=== DIRECTIONS ===
Please copy the stretch of the book notes from "Save Your Own" through "had it bad.", swapping "halfway house" for "recovery shelter".

=== SOURCE EXTRACT ===
The Owl & Moon Café by Jo-Ann Mapson: A comforting confection of a tale set at a Monterey Bay family eatery, Mapson's ninth novel features four generations of strong-willed women helping each other cope with life's vicissitudes while keeping the customers happy.

Across a Hundred Mountains by Reyna Grande: Grande's spare, elegantly written tale of a young Mexican girl searching for her farmworker father, missing since he left to seek his fortune in "el otro lado," is a timely and riveting read.

Save Your Own by Elisabeth Brink: The heroine's predicament: At 26, she's a virgin with no prospects who's about to lose her fellowship to Harvard Divinity School. Working at a halfway house for addicted women, implausibly enough, helps her solve both problems in this funny, engaging debut.

Psychic Junkie: Can't stop consulting psychics? There's no 12-step group for that addiction, but in a new memoir struggling actress Sarah Lassez swears she had it bad.

WHAT GOT YOU STARTED? When I was depressed over a failed romance in 2003, I went to a psychic who predicted I would find much happiness and success. I was hooked.

=== PROVIDED MATERIAL ===
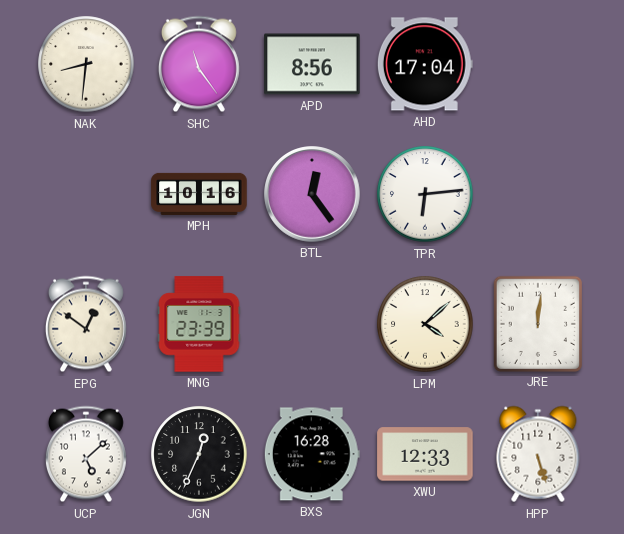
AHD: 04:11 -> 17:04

=== FINISHED ANSWER ===
Save Your Own by Elisabeth Brink: The heroine's predicament: At 26, she's a virgin with no prospects who's about to lose her fellowship to Harvard Divinity School. Working at a recovery shelter for addicted women, implausibly enough, helps her solve both problems in this funny, engaging debut.

Psychic Junkie: Can't stop consulting psychics? There's no 12-step group for that addiction, but in a new memoir struggling actress Sarah Lassez swears she had it bad.